Any unused veterinary medicinal product or waste materials derived from such veterinary medicinal product should be disposed of in accordance with local requirements.
PHARMACOLOGICAL PROPERTIES
Pharmacotherapeutic group: antibacterials for systemic use, macrolides. ATCvet code: QJ01FA92.
Pharmacodynamic properties
Tylvalosin is a macrolide antibiotic. Macrolides are metabolites or derivatives of metabolites of soil organisms obtained by fermentation. They interfere with protein synthesis by reversibly binding to the 50S ribosome subunit. They are generally considered bacteriostatic.
Tylvalosin has activity against pathogenic organisms isolated from a range of animal species-mainly Gram-positive organisms and mycoplasma but also some Gram-negative organisms. Tylvalosin has activity against the following mycoplasma species found in poultry: Mycoplasma gallisepticum.
The minimum inhibitory concentration of tylvalosin for M. gallisepticum ranges from 0.007 to 0.25 µg/ml. Macrolides (including tylvalosin) have been shown to have effects on the innate immune system, which may augment the direct effects of the antibiotic on the pathogen and aid the clinical situation.
Bacteria can develop resistance to antimicrobial substances. There are multiple mechanisms responsible for resistance development to macrolide compounds.

_STUDY MATERIAL:_
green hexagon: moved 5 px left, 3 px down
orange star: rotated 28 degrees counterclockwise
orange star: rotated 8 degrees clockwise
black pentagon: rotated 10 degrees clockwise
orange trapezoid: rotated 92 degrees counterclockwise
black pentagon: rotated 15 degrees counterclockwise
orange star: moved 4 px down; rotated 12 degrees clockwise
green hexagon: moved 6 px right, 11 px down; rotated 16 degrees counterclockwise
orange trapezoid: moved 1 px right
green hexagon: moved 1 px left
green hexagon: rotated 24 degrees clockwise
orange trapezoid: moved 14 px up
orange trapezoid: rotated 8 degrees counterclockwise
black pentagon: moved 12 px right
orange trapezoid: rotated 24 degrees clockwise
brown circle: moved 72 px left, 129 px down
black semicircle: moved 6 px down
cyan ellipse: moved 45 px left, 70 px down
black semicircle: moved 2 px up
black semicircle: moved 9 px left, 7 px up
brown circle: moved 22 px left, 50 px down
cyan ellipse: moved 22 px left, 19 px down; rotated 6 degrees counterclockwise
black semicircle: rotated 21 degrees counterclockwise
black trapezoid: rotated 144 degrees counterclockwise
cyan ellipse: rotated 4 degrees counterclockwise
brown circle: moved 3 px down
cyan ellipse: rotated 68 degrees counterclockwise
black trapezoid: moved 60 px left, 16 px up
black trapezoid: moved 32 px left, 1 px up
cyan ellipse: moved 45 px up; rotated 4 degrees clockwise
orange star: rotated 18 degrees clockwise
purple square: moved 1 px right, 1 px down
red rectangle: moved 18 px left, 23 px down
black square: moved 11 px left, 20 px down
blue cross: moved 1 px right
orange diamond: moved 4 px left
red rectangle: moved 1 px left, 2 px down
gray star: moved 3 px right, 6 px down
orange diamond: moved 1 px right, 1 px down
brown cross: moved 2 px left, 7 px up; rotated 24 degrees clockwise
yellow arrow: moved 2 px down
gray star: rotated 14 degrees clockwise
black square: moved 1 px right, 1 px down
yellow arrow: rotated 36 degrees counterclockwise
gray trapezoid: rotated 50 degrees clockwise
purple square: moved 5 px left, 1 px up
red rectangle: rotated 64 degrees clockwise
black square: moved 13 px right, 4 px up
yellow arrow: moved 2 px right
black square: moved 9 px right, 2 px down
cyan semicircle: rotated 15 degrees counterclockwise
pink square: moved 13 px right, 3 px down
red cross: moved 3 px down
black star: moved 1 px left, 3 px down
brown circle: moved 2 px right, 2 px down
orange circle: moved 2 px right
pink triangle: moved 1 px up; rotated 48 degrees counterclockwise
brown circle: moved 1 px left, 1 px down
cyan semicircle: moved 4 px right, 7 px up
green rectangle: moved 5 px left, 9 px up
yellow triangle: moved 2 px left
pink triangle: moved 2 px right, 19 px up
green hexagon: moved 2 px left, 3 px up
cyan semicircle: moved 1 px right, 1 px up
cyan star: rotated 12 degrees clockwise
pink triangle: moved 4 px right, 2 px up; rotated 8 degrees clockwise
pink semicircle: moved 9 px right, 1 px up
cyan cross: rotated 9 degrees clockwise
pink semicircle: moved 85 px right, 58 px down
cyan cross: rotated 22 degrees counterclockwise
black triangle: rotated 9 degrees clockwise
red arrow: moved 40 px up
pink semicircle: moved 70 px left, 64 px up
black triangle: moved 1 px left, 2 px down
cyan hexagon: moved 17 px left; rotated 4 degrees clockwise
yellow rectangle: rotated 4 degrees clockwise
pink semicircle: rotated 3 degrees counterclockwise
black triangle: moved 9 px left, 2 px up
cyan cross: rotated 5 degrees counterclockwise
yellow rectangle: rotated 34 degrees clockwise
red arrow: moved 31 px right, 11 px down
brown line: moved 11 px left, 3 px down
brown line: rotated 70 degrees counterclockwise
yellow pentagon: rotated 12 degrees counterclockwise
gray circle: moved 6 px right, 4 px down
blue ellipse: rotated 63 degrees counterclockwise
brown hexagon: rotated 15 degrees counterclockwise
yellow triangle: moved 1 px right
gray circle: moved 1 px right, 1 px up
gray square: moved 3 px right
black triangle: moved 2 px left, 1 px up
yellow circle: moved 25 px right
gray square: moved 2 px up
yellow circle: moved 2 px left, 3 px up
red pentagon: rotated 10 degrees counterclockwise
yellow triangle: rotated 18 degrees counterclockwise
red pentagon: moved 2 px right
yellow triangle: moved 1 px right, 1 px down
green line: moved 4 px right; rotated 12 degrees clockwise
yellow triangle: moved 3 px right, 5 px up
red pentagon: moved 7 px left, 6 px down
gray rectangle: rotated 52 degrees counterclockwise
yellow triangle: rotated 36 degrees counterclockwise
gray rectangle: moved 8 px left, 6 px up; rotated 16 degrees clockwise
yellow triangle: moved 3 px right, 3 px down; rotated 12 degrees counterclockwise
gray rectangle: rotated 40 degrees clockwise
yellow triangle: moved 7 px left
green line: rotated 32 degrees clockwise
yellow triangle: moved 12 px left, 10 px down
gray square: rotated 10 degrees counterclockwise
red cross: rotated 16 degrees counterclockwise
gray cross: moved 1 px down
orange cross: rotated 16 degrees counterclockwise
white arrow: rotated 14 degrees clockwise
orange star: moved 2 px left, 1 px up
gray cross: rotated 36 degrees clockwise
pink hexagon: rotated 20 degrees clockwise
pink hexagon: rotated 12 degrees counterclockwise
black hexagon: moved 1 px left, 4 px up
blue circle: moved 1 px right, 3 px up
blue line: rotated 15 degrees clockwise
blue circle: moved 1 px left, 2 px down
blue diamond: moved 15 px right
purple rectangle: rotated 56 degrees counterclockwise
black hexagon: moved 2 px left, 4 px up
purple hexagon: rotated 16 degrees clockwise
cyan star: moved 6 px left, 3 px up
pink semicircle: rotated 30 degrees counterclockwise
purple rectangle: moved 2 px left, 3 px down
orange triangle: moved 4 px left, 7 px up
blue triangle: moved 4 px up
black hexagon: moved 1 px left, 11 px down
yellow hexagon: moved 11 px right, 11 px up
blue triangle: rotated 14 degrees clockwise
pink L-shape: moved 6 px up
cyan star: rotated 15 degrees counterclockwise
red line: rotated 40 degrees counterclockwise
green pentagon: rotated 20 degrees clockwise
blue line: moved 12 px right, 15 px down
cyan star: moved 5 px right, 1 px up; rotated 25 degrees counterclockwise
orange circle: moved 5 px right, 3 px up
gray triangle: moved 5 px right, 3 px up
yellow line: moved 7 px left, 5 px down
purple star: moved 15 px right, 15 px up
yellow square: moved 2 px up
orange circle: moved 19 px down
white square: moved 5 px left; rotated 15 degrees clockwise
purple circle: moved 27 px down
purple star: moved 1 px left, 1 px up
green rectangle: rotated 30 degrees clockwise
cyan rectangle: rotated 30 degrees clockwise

_EXERCISE GOAL:_ Summarize the text on tylvalosin in three sentences. The items can be left aside.

_REPLY TO THE EXERCISE:_ Tylvalosin is a macrolide antibiotic that interferes with protein synthesis by reversibly binding to the 50S ribosome subunit and is generally considered bacteriostatic. It is active mainly against Gram-positive organisms and mycoplasma, though also against some Gram-negative organisms, and its minimum inhibitory concentration for the poultry species Mycoplasma gallisepticum ranges from 0.007 to 0.25 µg/ml. Bacteria can develop resistance to macrolide compounds through multiple mechanisms.